Mansoor Rana

Cricket information
- Batting: Right-handed
- Bowling: Right-arm offbreak

Career statistics
| Competition | ODI | FC | LA |
| Matches | 2 | 205 | 145 |
| Runs scored | 15 | 12,026 | 3,270 |
| Batting average | 7.50 | 42.95 | 30.27 |
| 100s/50s | 0/0 | 25/71 | 0/20 |
| Top score | 10 | 207* | 83 |
| Balls bowled | 6 | 1,243 | 500 |
| Wickets | 0 | 20 | 13 |
| Bowling average | – | 35.75 | 32.84 |
| 5 wickets in innings | 0 | 0 | 0 |
| 10 wickets in match | 0 | 0 | 0 |
| Best bowling | – | 3/31 | 2/3 |
| Catches/stumpings | 0/– | 87/– | 46/– |
- Source: Cricinfo, 6 June 2024

= Mansoor Rana =

Pakistani cricketer (born 1962)

Mansoor Rana, (born 27 December 1962) is a former Pakistani cricketer who played two One Day Internationals. Despite scoring more than 12,000 runs in first-class cricket, he was unable to break into his country's Test cricket side, due to the presence of Javed Miandad, Salim Malik and others. He is one cricket coach who has won domestic trophies as a coach for Lahore, Zarai Taraqiati Bank Limited. Later, he was appointed as the head coach for Pakistan U-19 cricket team that won the 2006 World Cup in Sri Lanka. Then he coached the Pakistan women's team and led them to their first gold medal at the 2010 Asian Games in China. He is currently serving as the manager of the Pakistan Cricket Team.

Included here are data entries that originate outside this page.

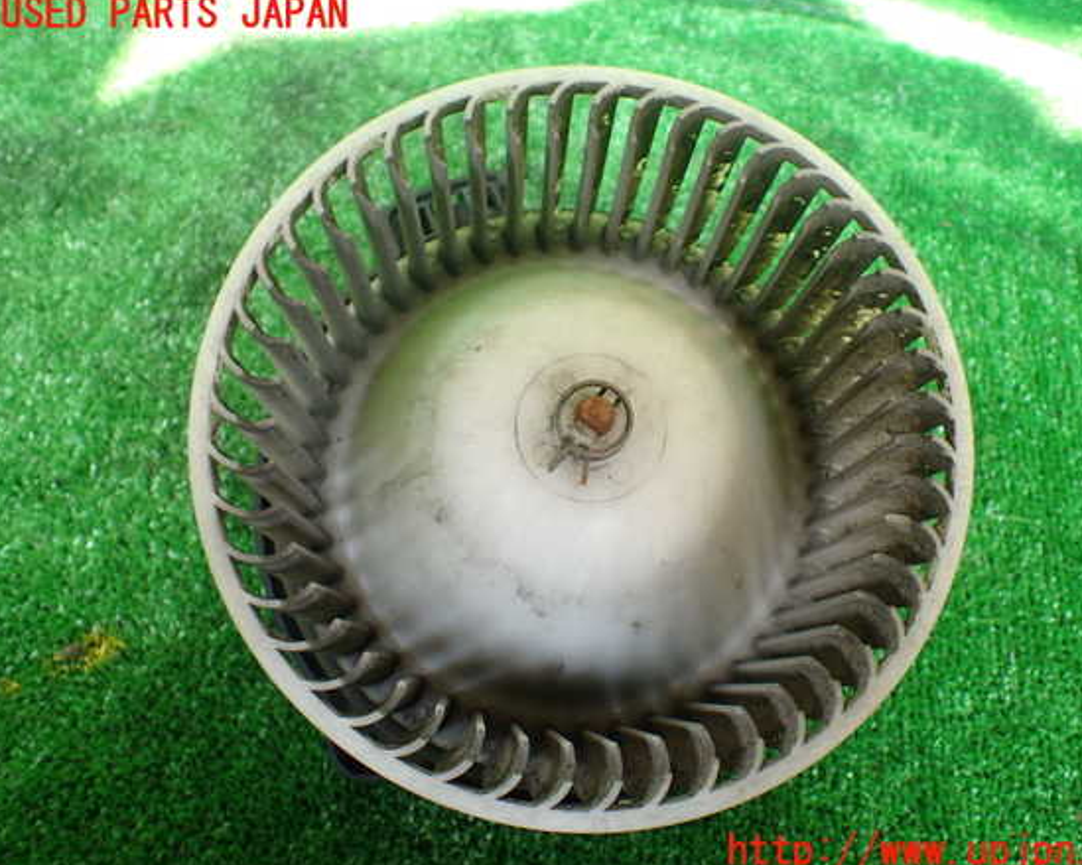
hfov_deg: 55.6
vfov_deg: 45.8
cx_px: 581
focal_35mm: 32
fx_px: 1025
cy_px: 433
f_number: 2.3
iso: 160
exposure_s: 1/125
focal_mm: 5.4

Rana is the son of former Pakistani cricket umpire Shakoor Rana and brother of Maqsood Rana. Azmat Rana was his uncle.

He started coaching later in his career, under his coaching Pakistan under19 won the World Cup in 2006 in Sri Lanka. Later, he was appointed as head coach of the Pakistan's Women Team that won the gold medal in the 2010 Asian games. On September 16, 2019, he was announced as team Team Operations, Logistics & Administrative Manager manager of Pakistan men's cricket team.